Ghost in the shell – Recensione

Pubblicato il 1 Aprile 2017 alle 22:54

Futuro prossimo. La maggior parte degli esseri umani è dotata di impianti cibernetici che ne potenziano le doti fisiche. Il Maggiore Mira Killian è un cyborg fornito di un cervello umano anziché di un’intelligenza artificiale, singolare risultato di un esperimento della Hanka Robotics. Mira guida la task force della Sezione 9, un’agenzia che combatte il cyberterrorismo, e dà la caccia al misterioso Kuze, un hacker che prende di mira tutti coloro che sono coinvolti nel Progetto 2501.

Mentre guardavamo Ghost in the Shell e Blade Runner, due opere fondamentali del genere cyberpunk tra gli anni ’80 e ’90, immaginavamo il futuro e ci chiedevamo se il ventunesimo secolo sarebbe stato come quello distopico dipinto da molta della narrativa di fantascienza. Ora che siamo giunti al 2017, Hollywood ci fa guardare indietro sull’onda di quel fenomeno nostalgia che porta a riproporre franchise di successo in assenza di nuove idee.

Proprio quest’anno, quei due capolavori di fantascienza tornano sul grande schermo. In attesa del sequel di Blade Runner, in arrivo il prossimo autunno, il manga di Masamune Shirow, già trasposto nel sontuoso film d’animazione di Mamoru Oshii, diventa un live-action di matrice statunitense. Le tematiche filosofiche e metafisiche dell’opera originale si perdono però in una confezione atta a conformarsi alle convenzioni più dozzinali del cinema d’intrattenimento per un pubblico generalista.

Come se non bastasse la decisione sciagurata di affidare una così delicata traslazione filmica al poco esperto Rupert Sanders, che ha nel curriculum solo il pessimo Biancaneve e il Cacciatore, il film ha dovuto affrontare la spinosa controversia sul whitewashing per la scelta di affidare a Scarlett Johansson il ruolo della protagonista, Motoko Kusanagi, qui ribattezzata Mira Killian. Saremmo disposti a passare sopra al discorso etnico, in fin dei conti siamo di fronte ad un cyborg dall’aspetto sintetico, se non fosse che il whitewashing diviene un’imbarazzante e fastidiosa dinamica narrativa nella back-story della protagonista. Potremmo definirlo un meta-whitewashing.

E non è l’unico problema. Se la Johansson è una delle attrici più pagate di Hollywood, è ovvio che garantisca ritorni importanti al botteghino.

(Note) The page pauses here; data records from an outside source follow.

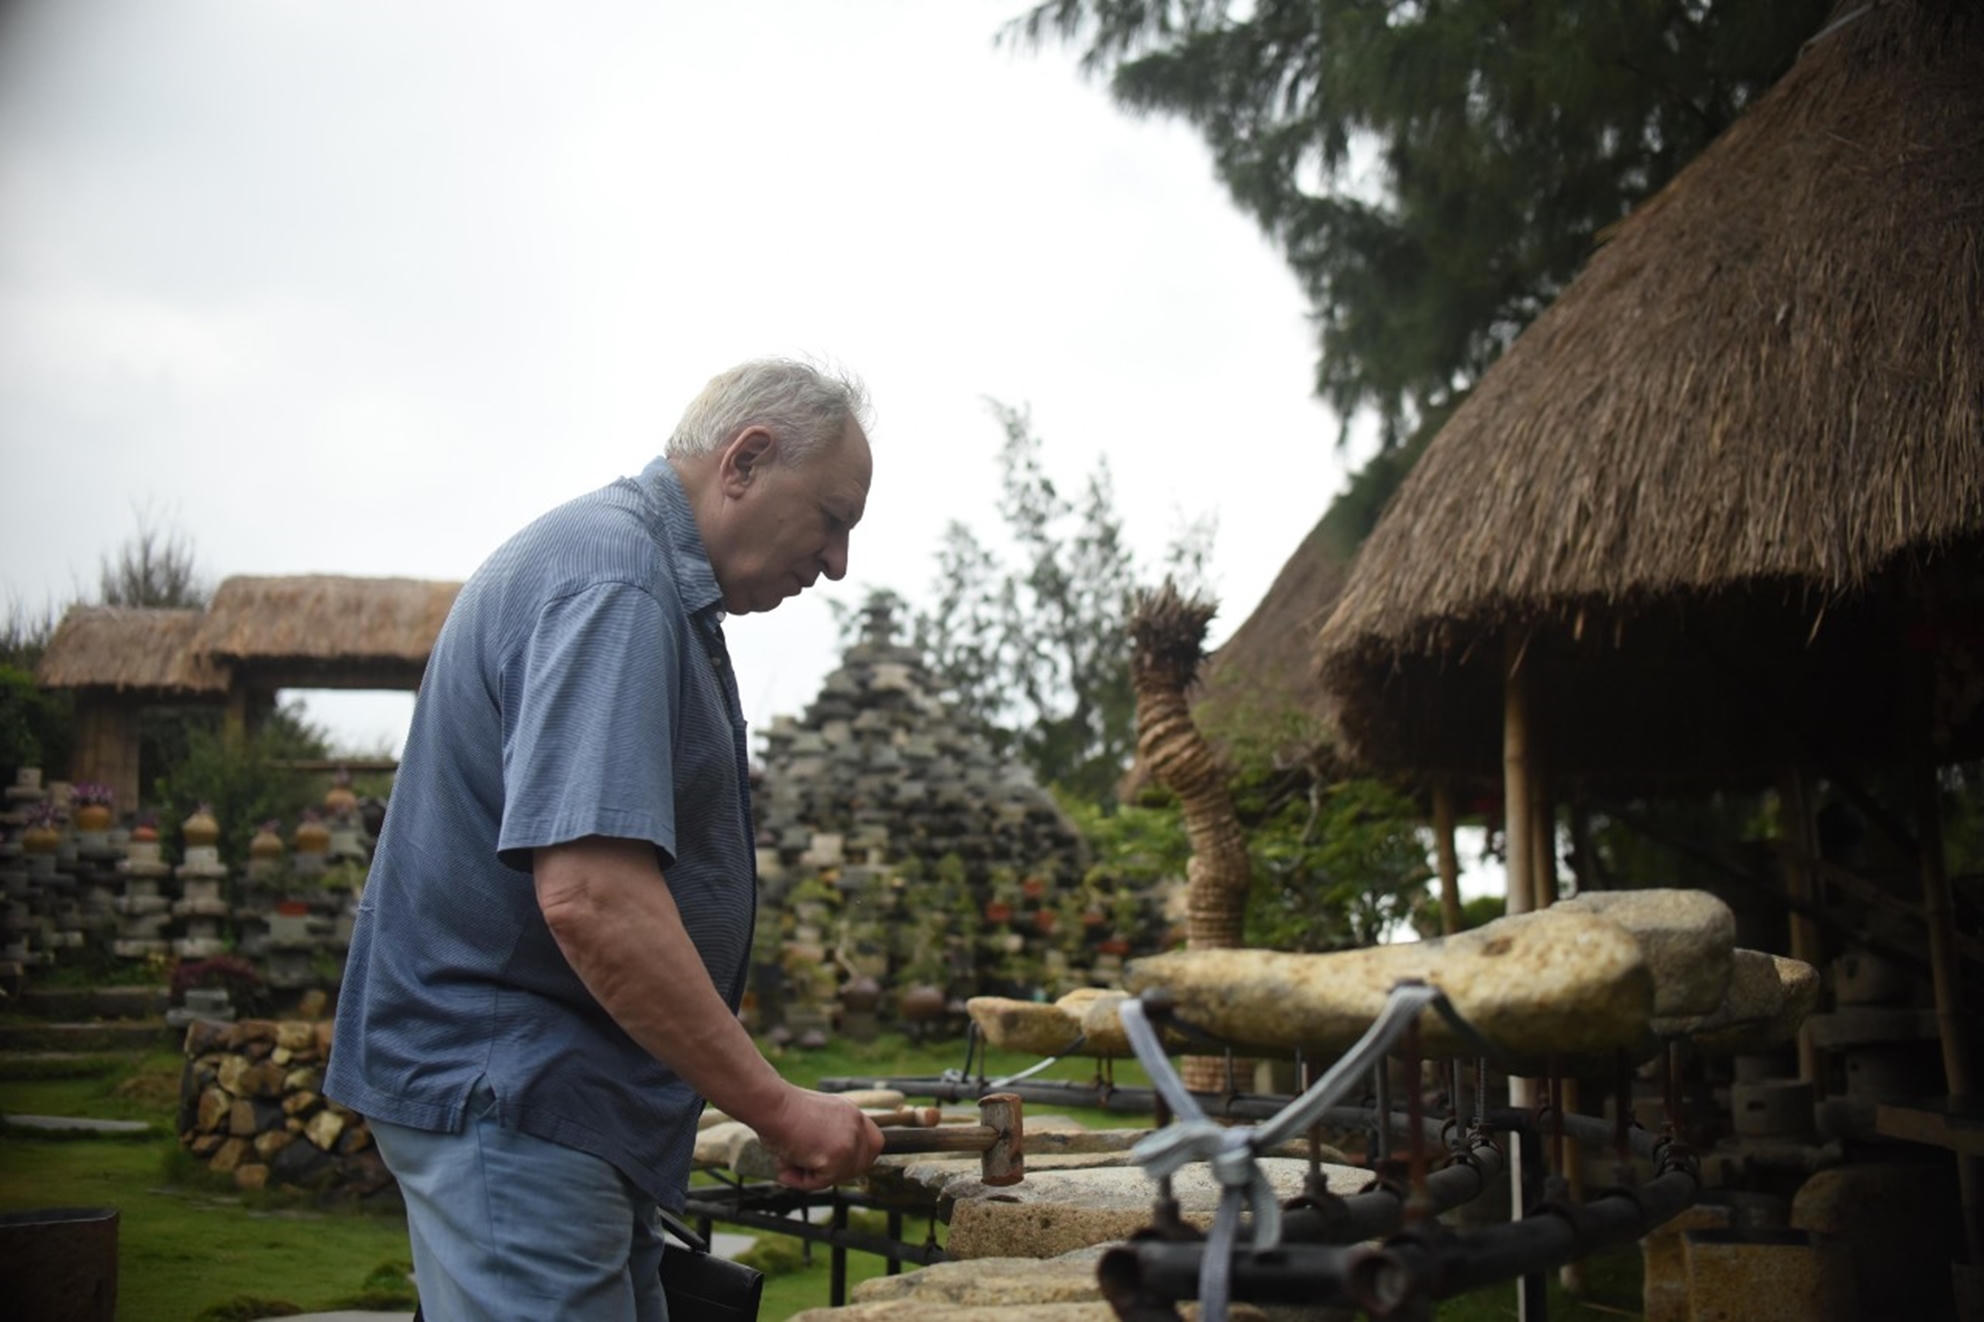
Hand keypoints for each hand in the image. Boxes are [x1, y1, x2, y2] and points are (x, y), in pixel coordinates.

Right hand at [755, 1086, 885, 1191]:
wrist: (772, 1104)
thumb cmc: (780, 1111)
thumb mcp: (813, 1120)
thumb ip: (826, 1137)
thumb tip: (820, 1165)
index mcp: (850, 1113)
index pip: (873, 1142)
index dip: (858, 1158)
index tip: (836, 1166)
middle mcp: (856, 1125)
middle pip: (864, 1163)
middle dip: (839, 1172)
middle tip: (810, 1171)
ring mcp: (849, 1141)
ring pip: (839, 1175)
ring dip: (812, 1176)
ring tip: (787, 1162)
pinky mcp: (837, 1157)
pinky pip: (821, 1182)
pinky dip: (801, 1181)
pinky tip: (786, 1166)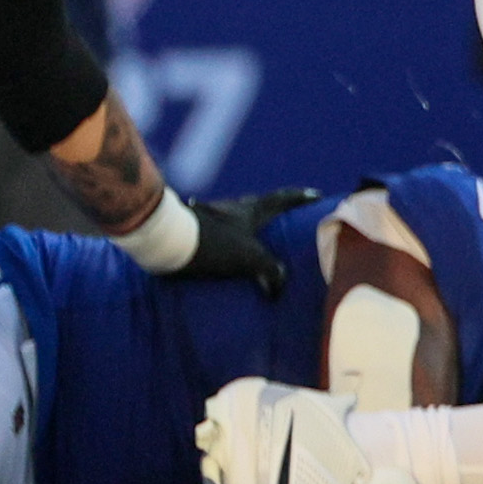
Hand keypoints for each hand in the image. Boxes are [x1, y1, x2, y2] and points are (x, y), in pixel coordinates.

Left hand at [174, 187, 323, 296]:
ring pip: (236, 218)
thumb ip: (272, 272)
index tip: (315, 195)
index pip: (282, 199)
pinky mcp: (193, 229)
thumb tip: (278, 288)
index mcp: (252, 210)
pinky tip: (222, 252)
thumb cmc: (213, 245)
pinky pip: (217, 232)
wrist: (167, 241)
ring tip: (254, 241)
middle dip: (275, 209)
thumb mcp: (251, 260)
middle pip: (259, 204)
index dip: (300, 197)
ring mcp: (211, 216)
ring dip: (247, 226)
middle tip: (286, 216)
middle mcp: (233, 209)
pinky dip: (226, 239)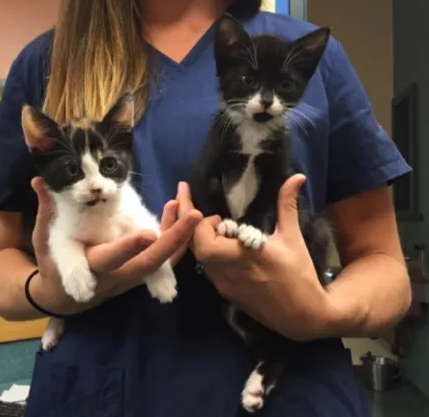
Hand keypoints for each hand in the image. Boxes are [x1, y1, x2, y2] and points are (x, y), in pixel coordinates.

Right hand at [31, 177, 202, 304]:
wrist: (65, 295)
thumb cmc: (53, 263)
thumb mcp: (45, 239)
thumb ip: (46, 211)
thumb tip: (39, 181)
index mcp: (91, 265)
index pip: (112, 258)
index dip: (129, 247)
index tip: (148, 234)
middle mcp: (116, 275)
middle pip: (150, 263)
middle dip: (173, 240)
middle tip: (193, 215)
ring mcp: (132, 278)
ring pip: (162, 264)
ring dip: (180, 239)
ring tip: (193, 212)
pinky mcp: (140, 275)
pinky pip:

Ecco perché le vengono cuciti addosso i panni, talvolta troppo larghi, di eroine action per le quali è fisicamente inappropriata, come in questo caso.

I ragazzi della neozelandese Weta hanno fatto un lavoro enorme per non far rimpiangere il fascino del disegno animato. New Port City, la Tokyo del futuro, perde la decadenza e la tangibilità della versione originale divenendo una cacofonia kitsch di ologrammi pubblicitari in realtà aumentata che sembra voler rifare il verso più al sopracitato film di Ridley Scott che all’apparato visivo del manga-anime.

La sceneggiatura parte dalla traccia del film del ’95 ed innesta qualche elemento da altri episodi della serie tentando invano di rendere la vicenda imprevedibile anche per gli appassionati. Si tratta dell’ennesima storia delle origini dell’eroina di turno con un arco narrativo che rimanda più a RoboCop, tra la cyborg-poliziotta in cerca del suo passato e la corporazione militarizzata, con uno stucchevole epilogo riconciliante e salvifico.

Lo sviluppo si perde quindi tra dialoghi esplicativi, tematiche eccessivamente semplificate e brevi sequenze action coreografate con scarsa inventiva che calano definitivamente le braghe nello scontro finale con il tank, nettamente inferiore nella resa alla memorabile controparte animata. Il conflitto tra macchina e coscienza si perde in uno shell senza ghost, un affascinante guscio di effetti visivi ed estetica privo di un autentico motore emotivo.